Promising agents burst through 'superbug' defenses to fight antibiotic resistance
In the fight against "superbugs," scientists have discovered a class of agents that can make some of the most notorious strains vulnerable to the same antibiotics that they once handily shrugged off. The report on the promising agents called metallopolymers appears in the Journal of the American Chemical Society.
Chuanbing Tang and colleagues note that the antibiotic-resistant bacteria known as MRSA (methicillin-resistant Staphylococcus aureus) is responsible for a significant fraction of the infections that patients acquire in hospitals. According to the Centers for Disease Control and Prevention, MRSA usually spreads in hospitals when a health care provider with contaminated hands unknowingly passes it along to a patient. It can cause serious problems such as pneumonia, and can lead to death. One of the ways MRSA undermines conventional treatments is by producing enzymes that inactivate traditional antibiotics such as penicillin. Scientists have been developing new agents to combat these enzymes, but the agents so far have fallen short. Tang's team wanted to find a better alternative.

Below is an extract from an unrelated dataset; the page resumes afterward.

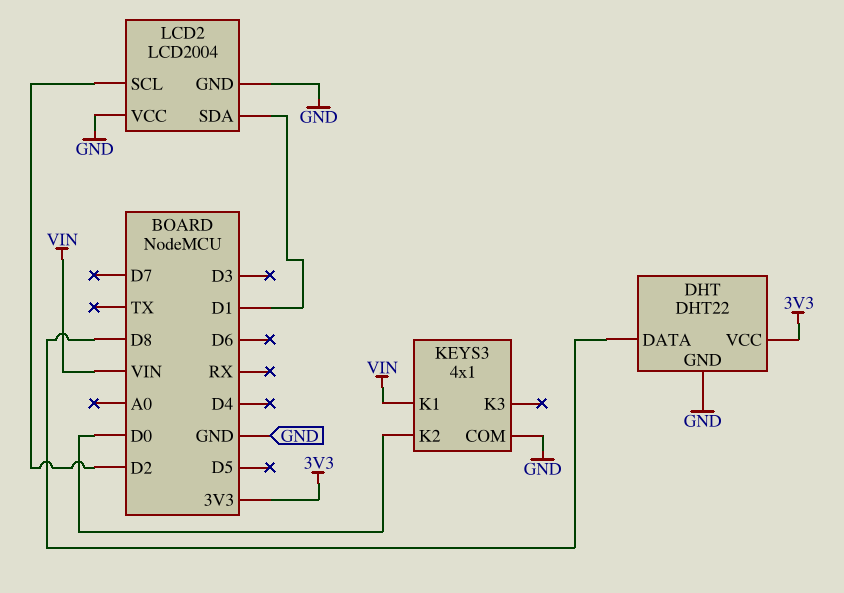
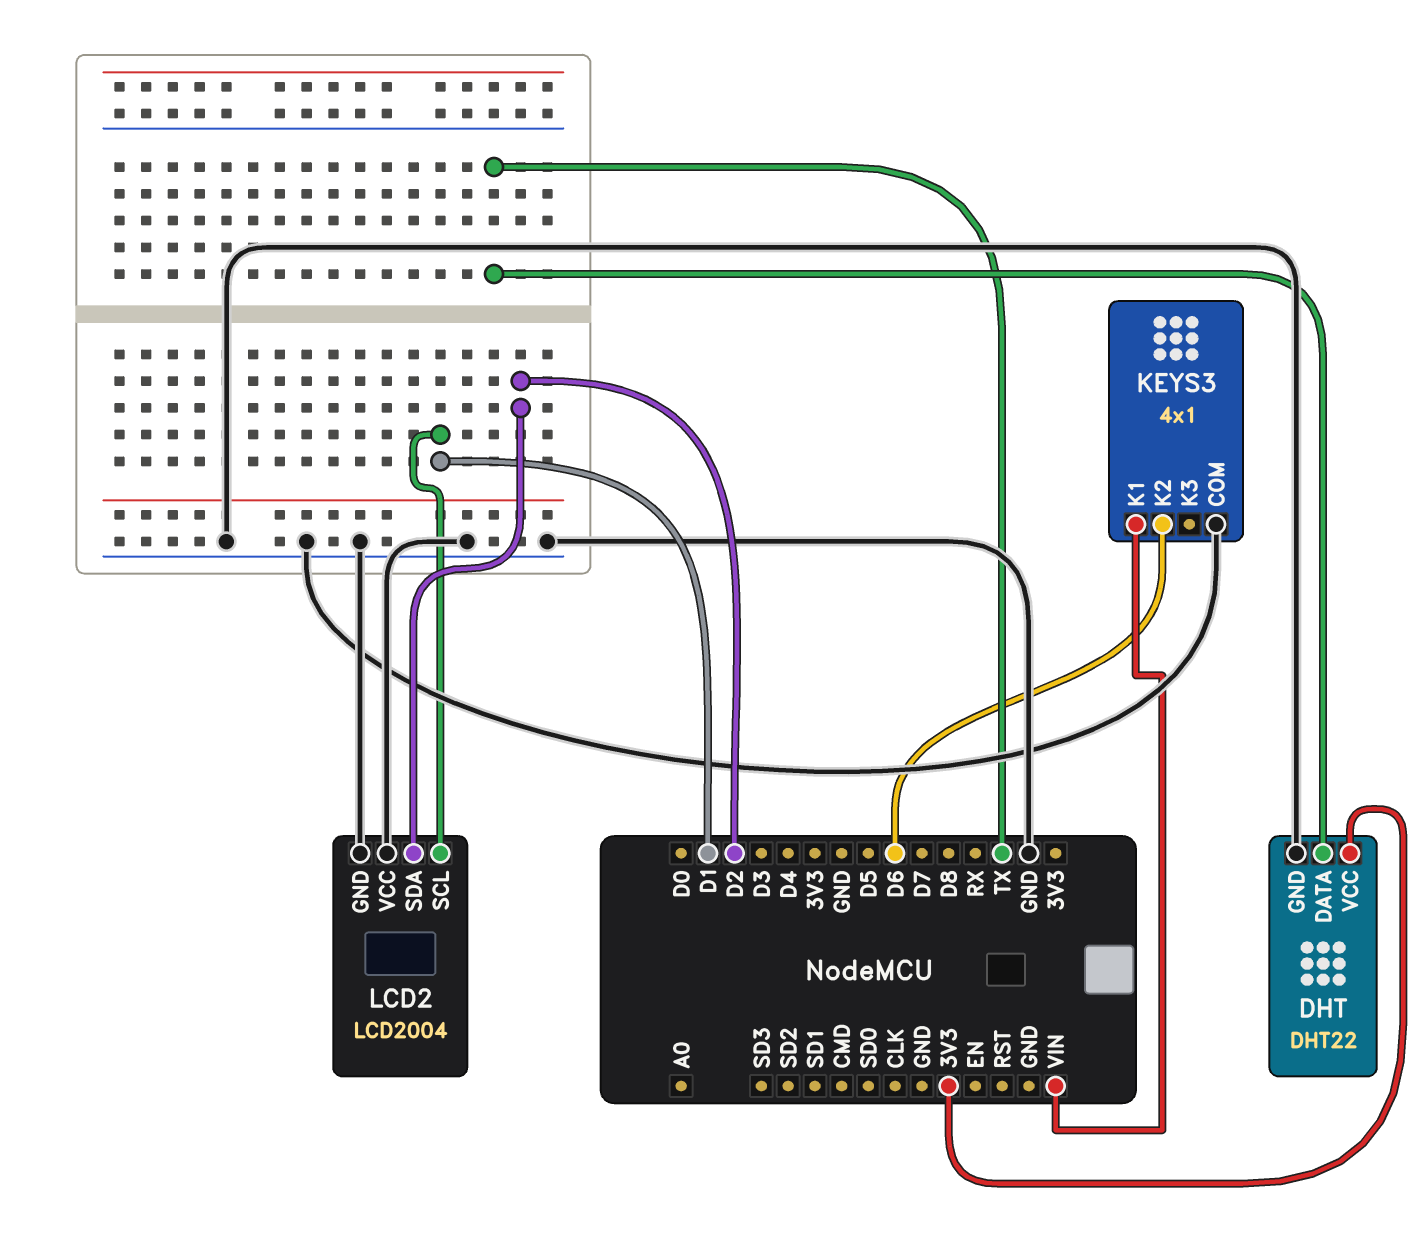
DHT pin DATA: D8 -> TX
KEYS3 pin K2: D0 -> D6
LCD2 pin SCL: D2 -> D1
LCD2 pin SDA: D1 -> D2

They tested a recently discovered class of metallopolymers—large, metal-containing molecules—against several strains of MRSA. When paired with the same antibiotics MRSA normally dispatches with ease, the polymer/antibiotic combo evaded the bacteria's defensive enzymes and destroyed its protective walls, causing the bacteria to burst. Also, the metallopolymers mostly left red blood cells alone, which suggests they might have minimal side effects. "These discoveries could pave a new platform to design antibiotics and antimicrobial agents to battle multidrug-resistant bacteria and superbugs," the researchers state.
Bacteria are now becoming more resistant to most conventional antibiotics. Methicillin-resistant Staphylococcus aureus (MRSA), a complex of multidrug-resistant Gram-positive bacterial strains, has proven especially problematic in both hospital and community settings by deactivating conventional β-lactam antibiotics, including penicillins, cephalosporins, and carbapenems, through various mechanisms, resulting in increased mortality rates and hospitalization costs. Here we introduce a class of charged metallopolymers that exhibit synergistic effects against MRSA by efficiently inhibiting activity of β-lactamase and effectively lysing bacterial cells. Various conventional β-lactam antibiotics, including penicillin-G, amoxicillin, ampicillin, and cefazolin, are protected from β-lactamase hydrolysis via the formation of unique ion-pairs between their carboxylate anions and cationic cobaltocenium moieties. These discoveries could provide a new pathway for designing macromolecular scaffolds to regenerate vitality of conventional antibiotics to kill multidrug-resistant bacteria and superbugs.